L’église La Visitation, Vacoas, a été la cible de voleurs à deux reprises en 48 heures. Dans la nuit de jeudi à vendredi, les malfrats ont emporté un tronc dans lequel les paroissiens avaient effectué des donations à la Paroisse. Un autre tronc avait été subtilisé la veille suivant le même modus operandi. Les caméras de surveillance ont permis de distinguer un enfant, complice de ces vols, qui viennent s’ajouter à deux autres commis en moins de quatre semaines.
Pour le premier cas de vol enregistré cette semaine, dans la nuit de mercredi à jeudi, les malfrats ont fait main basse sur deux troncs. Le coup aurait été réalisé aux alentours d’1 h du matin. Les images de la caméra de surveillance de l’Église, située près de l’autel, montrent un enfant venant d’entrer par une petite fenêtre. Ses complices auront toutefois d’abord dû forcer les barreaux, vieux de 75 ans, avant de briser la vitre. Ce n’est qu’ensuite que l’enfant a pu entrer. Sur les images, on l’aperçoit clairement se diriger vers la porte arrière pour permettre à ses complices (un ou plusieurs adultes) de le rejoindre.
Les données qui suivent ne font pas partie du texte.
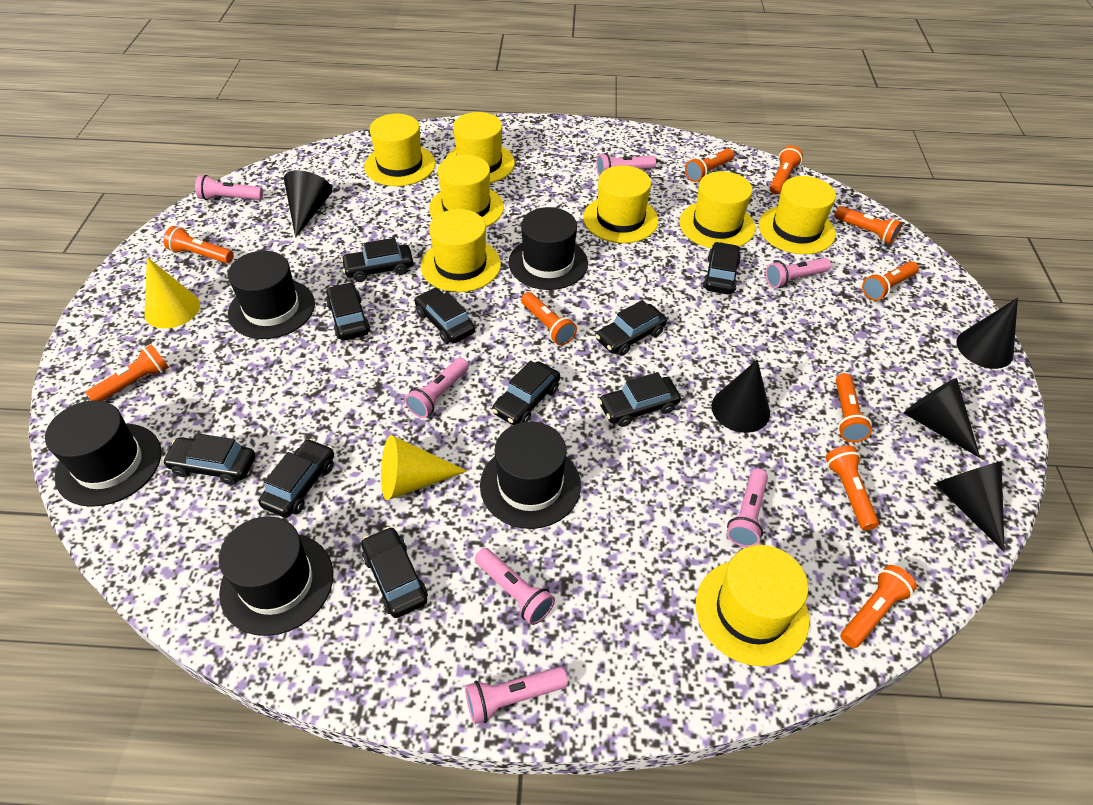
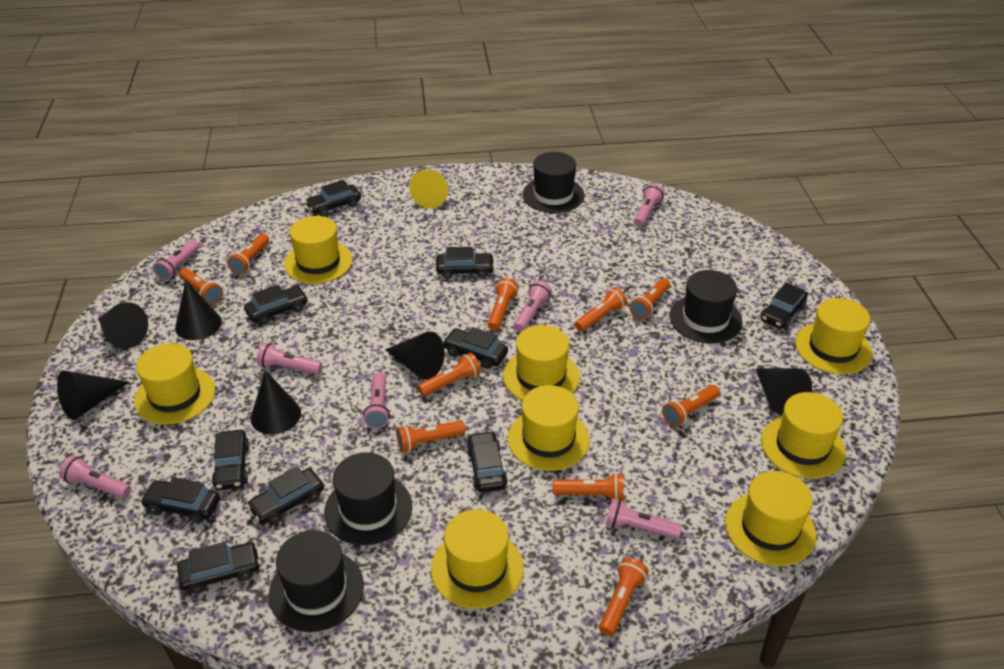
black cone: [284,170,332,238] [712,360,770,433] [904,378,980,458] [934,461,1005,552] [956,298,1018,369] = 5 -> [57,371,129,420] [98,302,148,349] [175,281,222,340] [250,370,301,434] [385,331,445,380] [756,368,812,415] = 6
black hat: [45,400,161,507] [219,516,333,636] [228,251,315,339] [480,421,581,529] [509,207,588,290] = 5 -> [269,530,364,632] [324,452,412,545] [523,152,585,213] [670,270,743,343] = 4
yellow cone: [144,257,200,328] [381,435,467,500] = 2 -> [409,169,448,209] = 1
Une fois à l’intérieur, un des voleurs a réorienté la caméra. Leur forfait commis, les malfrats ont quitté l’église. Il ne restait plus à l’enfant qu’à refermer la porte de l’intérieur avant de ressortir par la fenêtre.
La police a été alertée du vol. Mais le lendemain, dans la nuit de jeudi à vendredi, vers 2 h du matin, les cambrioleurs sont revenus en utilisant la même méthode. Cette fois, ils ont emporté le deuxième tronc de l’église. Le vol a été découvert par le sacristain vers 6 h vendredi matin. Cette fois, les enquêteurs de la Scene Of Crime Office se sont rendus sur place afin de recueillir des indices.
Du côté des paroissiens, c’est l’indignation : « De quoi sont capables les voleurs de nos jours ? ! » lancent-ils, inquiets.
Alan Driver, président de la fabrique, ne cache pas sa colère. « C’est malheureux que les gens soient prêts en entrer en effraction dans une église pour y commettre un vol. Ils n’ont plus de respect pour les lieux de culte », déclare Alan Driver. Il dit également s’étonner de la technique utilisée par les voleurs pour pénétrer dans l’église. Ces derniers, dit-il, ont franchi les grilles de l’église et ne se sont pas inquiétés des caméras de surveillance, pourtant installées afin de dissuader les criminels. D’autant que ces dernières sont au nombre d’une quinzaine.
Selon le président de la fabrique, il faudrait augmenter la fréquence des patrouilles de police pendant la nuit. Et de solliciter à ce propos les autorités afin qu’un budget supplémentaire soit alloué pour l’achat de nouveaux véhicules de patrouille. Quant à la présence de l’enfant dans le groupe de malfrats, M. Driver s’en inquiète également. « C’est triste d’entraîner des enfants dans des actes criminels. C’est très grave. »
Ces deux cas de vol, commis en moins de 48 heures, ne sont pas les premiers. Ils viennent s’ajouter à deux autres perpétrés en moins de quatre semaines. Six chaises – qui se trouvaient dans l’enceinte de la cure – ont ainsi déjà été emportées du container qui abrite des réunions du Mouvement pour la promotion de l’allaitement maternel (MAM) ainsi que d’autres activités destinées aux jeunes de la paroisse. Cette fois encore, les voleurs avaient pris soin de réorienter la caméra afin d’éviter d’être filmés. Ils ne leur restaient plus qu’à forcer la fenêtre en PVC du container. Enfin, le premier cas de vol concernait une corbeille ménagère, qui devait servir à la Fancy Fair de la paroisse le 7 octobre prochain.